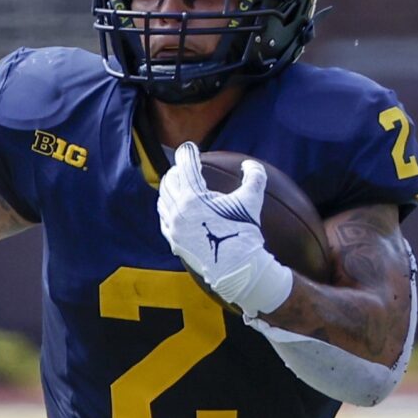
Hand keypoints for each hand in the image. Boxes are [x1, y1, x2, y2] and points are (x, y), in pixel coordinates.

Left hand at [155, 142, 292, 316]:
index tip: (191, 148)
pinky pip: (164, 219)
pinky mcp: (174, 241)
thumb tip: (250, 165)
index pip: (185, 166)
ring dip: (169, 189)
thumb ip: (254, 176)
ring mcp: (174, 227)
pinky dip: (167, 209)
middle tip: (184, 167)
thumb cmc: (245, 233)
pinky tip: (173, 208)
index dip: (188, 153)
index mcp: (193, 197)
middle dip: (176, 170)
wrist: (237, 269)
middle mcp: (178, 210)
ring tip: (176, 185)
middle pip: (169, 181)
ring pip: (163, 200)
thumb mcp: (252, 200)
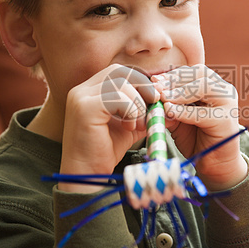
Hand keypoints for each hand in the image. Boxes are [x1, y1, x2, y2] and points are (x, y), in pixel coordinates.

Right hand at [59, 65, 158, 191]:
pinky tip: (130, 127)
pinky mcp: (84, 108)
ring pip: (120, 83)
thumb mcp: (130, 126)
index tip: (155, 99)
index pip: (119, 72)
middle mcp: (82, 90)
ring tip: (137, 124)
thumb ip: (144, 112)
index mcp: (90, 90)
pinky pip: (116, 97)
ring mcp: (80, 97)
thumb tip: (168, 105)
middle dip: (142, 87)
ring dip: (137, 103)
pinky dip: (130, 110)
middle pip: (119, 71)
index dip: (140, 82)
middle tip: (154, 105)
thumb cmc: (105, 151)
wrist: (88, 175)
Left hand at [151, 64, 246, 190]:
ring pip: (203, 88)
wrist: (215, 164)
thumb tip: (155, 96)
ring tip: (163, 98)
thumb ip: (169, 106)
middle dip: (176, 79)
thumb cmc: (196, 138)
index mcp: (213, 86)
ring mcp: (228, 104)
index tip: (154, 80)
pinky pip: (201, 113)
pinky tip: (170, 112)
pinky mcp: (226, 121)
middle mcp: (224, 91)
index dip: (173, 74)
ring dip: (180, 92)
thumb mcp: (178, 118)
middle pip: (200, 74)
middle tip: (157, 87)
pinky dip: (183, 112)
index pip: (193, 71)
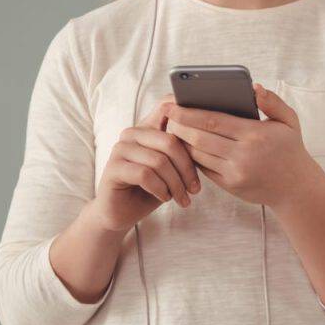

→ EXERCISE REQUIREMENTS
Return the material exactly as given above, picture-free.

→ SOLUTION TO THIS EXERCISE
Hand keypoints for each hand in the image. Boxes are [x1, y1, x2, y2] and points are (x, y), in pixel coordinates.

Left hand at [155, 142, 292, 316]:
index tip: (191, 148)
pinky pip: (164, 219)
pinky mcp: (174, 241)
thumb tip: (250, 165)
index pip: (185, 166)
ring dip: (169, 189)
thumb ip: (254, 176)
ring mcp: (174, 227)
pinky dip: (167, 209)
middle tip: (184, 167)
thumb cmc: (245, 233)
pinky tip: (173, 208)
index dip: (188, 153)
index mcp: (193, 197)
middle dip: (176, 170)
wrist: (237, 269)
middle mcp: (178, 210)
ring tip: (176, 185)
middle pip: (169, 181)
ring pip: (163, 200)
thumb mcp: (252, 200)
Hand keypoints for each hand in the image. Boxes are [x1, y1, x2, y2] and points are (x, y), in pixel coordinates.

Right hand at [59, 65, 158, 191]:
pinky tip: (130, 127)
pinky mcp: (84, 108)
ring pip: (120, 83)
thumb mcp: (130, 126)
index tip: (155, 99)
index pip: (119, 72)
middle mcp: (82, 90)
ring tip: (137, 124)
thumb ip: (144, 112)
index mcp: (90, 90)
pinky pip: (116, 97)
ring mcp: (80, 97)
thumb tip: (168, 105)
middle dip: (142, 87)
ring dip: (137, 103)
pinky dip: (130, 110)
middle pip: (119, 71)
index dip: (140, 82)
middle tip: (154, 105)
thumb cmc: (105, 151)
wrist: (88, 175)
Left hand at [151, 64, 246, 190]:
ring pip: (203, 88)
wrist: (215, 164)
thumb tip: (155, 96)
ring tip: (163, 98)
thumb ip: (169, 106)
middle dip: (176, 79)
thumb cmc: (196, 138)
index mcp: (213, 86)
ring mcp: (228, 104)
index tip: (154, 80)
pinky pip: (201, 113)
pinky tip: (170, 112)
pinky mcp: (226, 121)
middle mcp: (224, 91)
index dip: (173, 74)
ring dip: (180, 92)
thumb mcp: (178, 118)
middle pip: (200, 74)
middle tip: (157, 87)
pinky dip: (183, 112)
index pip: (193, 71)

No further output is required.